### Data to use ###
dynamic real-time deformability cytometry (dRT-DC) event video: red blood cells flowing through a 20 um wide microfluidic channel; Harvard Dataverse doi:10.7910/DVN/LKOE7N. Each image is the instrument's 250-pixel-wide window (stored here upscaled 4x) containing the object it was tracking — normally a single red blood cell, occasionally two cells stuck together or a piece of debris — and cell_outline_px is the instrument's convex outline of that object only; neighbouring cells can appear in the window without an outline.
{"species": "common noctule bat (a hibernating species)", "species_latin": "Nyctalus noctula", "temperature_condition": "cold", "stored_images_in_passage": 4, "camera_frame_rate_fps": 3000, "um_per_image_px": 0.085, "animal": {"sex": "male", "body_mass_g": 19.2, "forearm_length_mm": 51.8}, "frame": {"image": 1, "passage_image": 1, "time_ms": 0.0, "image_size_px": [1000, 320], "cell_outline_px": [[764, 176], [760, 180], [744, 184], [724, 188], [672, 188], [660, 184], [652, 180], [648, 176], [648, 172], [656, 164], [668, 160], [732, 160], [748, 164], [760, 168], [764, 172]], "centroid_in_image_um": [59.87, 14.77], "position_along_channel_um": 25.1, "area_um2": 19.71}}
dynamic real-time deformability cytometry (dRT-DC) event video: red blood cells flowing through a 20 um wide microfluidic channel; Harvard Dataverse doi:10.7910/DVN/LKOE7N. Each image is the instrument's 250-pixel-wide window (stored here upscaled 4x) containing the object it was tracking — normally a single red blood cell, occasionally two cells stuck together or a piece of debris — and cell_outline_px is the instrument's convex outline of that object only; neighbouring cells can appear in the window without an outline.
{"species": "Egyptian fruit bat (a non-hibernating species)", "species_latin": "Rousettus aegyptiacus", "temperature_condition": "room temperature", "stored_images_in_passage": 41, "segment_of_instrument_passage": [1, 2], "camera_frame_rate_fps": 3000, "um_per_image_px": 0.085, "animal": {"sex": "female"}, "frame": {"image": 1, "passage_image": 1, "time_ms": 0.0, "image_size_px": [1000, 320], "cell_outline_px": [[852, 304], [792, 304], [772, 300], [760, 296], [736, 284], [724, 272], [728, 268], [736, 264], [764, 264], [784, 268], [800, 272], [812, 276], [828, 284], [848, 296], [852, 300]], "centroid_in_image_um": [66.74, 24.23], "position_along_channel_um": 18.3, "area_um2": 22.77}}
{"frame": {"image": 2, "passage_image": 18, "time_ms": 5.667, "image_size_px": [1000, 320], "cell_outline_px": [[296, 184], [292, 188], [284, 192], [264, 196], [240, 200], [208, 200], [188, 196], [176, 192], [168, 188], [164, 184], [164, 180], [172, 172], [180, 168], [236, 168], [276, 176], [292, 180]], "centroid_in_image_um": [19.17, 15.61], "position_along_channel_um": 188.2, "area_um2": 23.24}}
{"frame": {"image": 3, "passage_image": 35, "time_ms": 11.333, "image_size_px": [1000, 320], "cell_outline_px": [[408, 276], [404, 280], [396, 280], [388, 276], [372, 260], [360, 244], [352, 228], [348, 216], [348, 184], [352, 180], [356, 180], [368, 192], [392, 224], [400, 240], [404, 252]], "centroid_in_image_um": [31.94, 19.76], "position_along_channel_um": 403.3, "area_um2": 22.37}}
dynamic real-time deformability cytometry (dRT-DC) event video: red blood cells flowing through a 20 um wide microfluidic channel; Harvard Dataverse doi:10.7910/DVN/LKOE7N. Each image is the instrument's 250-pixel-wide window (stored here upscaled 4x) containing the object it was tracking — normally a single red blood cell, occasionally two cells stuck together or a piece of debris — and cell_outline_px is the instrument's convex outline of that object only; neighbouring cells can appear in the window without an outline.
###
**Goal of the exercise:**
The entries above should be repeated exactly, every one of them.

**Complete response:**
dynamic real-time deformability cytometry (dRT-DC) event video: red blood cells flowing through a 20 um wide microfluidic channel; Harvard Dataverse doi:10.7910/DVN/LKOE7N. Each image is the instrument's 250-pixel-wide window (stored here upscaled 4x) containing the object it was tracking — normally a single red blood cell, occasionally two cells stuck together or a piece of debris — and cell_outline_px is the instrument's convex outline of that object only; neighbouring cells can appear in the window without an outline.
{"species": "common noctule bat (a hibernating species)", "species_latin": "Nyctalus noctula", "temperature_condition": "cold", "stored_images_in_passage": 4, "camera_frame_rate_fps": 3000, "um_per_image_px": 0.085, "animal": {"sex": "male", "body_mass_g": 19.2, "forearm_length_mm": 51.8}, "frame": {"image": 1, "passage_image": 1, "time_ms": 0.0, "image_size_px": [1000, 320], "cell_outline_px": [[764, 176], [760, 180], [744, 184], [724, 188], [672, 188], [660, 184], [652, 180], [648, 176], [648, 172], [656, 164], [668, 160], [732, 160], [748, 164], [760, 168], [764, 172]], "centroid_in_image_um": [59.87, 14.77], "position_along_channel_um": 25.1, "area_um2": 19.71}}
dynamic real-time deformability cytometry (dRT-DC) event video: red blood cells flowing through a 20 um wide microfluidic channel; Harvard Dataverse doi:10.7910/DVN/LKOE7N. Each image is the instrument's 250-pixel-wide window (stored here upscaled 4x) containing the object it was tracking — normally a single red blood cell, occasionally two cells stuck together or a piece of debris — and cell_outline_px is the instrument's convex outline of that object only; neighbouring cells can appear in the window without an outline.
{"species": "Egyptian fruit bat (a non-hibernating species)", "species_latin": "Rousettus aegyptiacus", "temperature_condition": "room temperature", "stored_images_in_passage": 41, "segment_of_instrument_passage": [1, 2], "camera_frame_rate_fps": 3000, "um_per_image_px": 0.085, "animal": {"sex": "female"}, "frame": {"image": 1, "passage_image": 1, "time_ms": 0.0, "image_size_px": [1000, 320], "cell_outline_px": [[852, 304], [792, 304], [772, 300], [760, 296], [736, 284], [724, 272], [728, 268], [736, 264], [764, 264], [784, 268], [800, 272], [812, 276], [828, 284], [848, 296], [852, 300]], "centroid_in_image_um": [66.74, 24.23], "position_along_channel_um": 18.3, "area_um2": 22.77}}
{"frame": {"image": 2, "passage_image": 18, "time_ms": 5.667, "image_size_px": [1000, 320], "cell_outline_px": [[296, 184], [292, 188], [284, 192], [264, 196], [240, 200], [208, 200], [188, 196], [176, 192], [168, 188], [164, 184], [164, 180], [172, 172], [180, 168], [236, 168], [276, 176], [292, 180]], "centroid_in_image_um": [19.17, 15.61], "position_along_channel_um": 188.2, "area_um2": 23.24}}
{"frame": {"image": 3, "passage_image": 35, "time_ms": 11.333, "image_size_px": [1000, 320], "cell_outline_px": [[408, 276], [404, 280], [396, 280], [388, 276], [372, 260], [360, 244], [352, 228], [348, 216], [348, 184], [352, 180], [356, 180], [368, 192], [392, 224], [400, 240], [404, 252]], "centroid_in_image_um": [31.94, 19.76], "position_along_channel_um": 403.3, "area_um2": 22.37}}
dynamic real-time deformability cytometry (dRT-DC) event video: red blood cells flowing through a 20 um wide microfluidic channel; Harvard Dataverse doi:10.7910/DVN/LKOE7N. Each image is the instrument's 250-pixel-wide window (stored here upscaled 4x) containing the object it was tracking — normally a single red blood cell, occasionally two cells stuck together or a piece of debris — and cell_outline_px is the instrument's convex outline of that object only; neighbouring cells can appear in the window without an outline.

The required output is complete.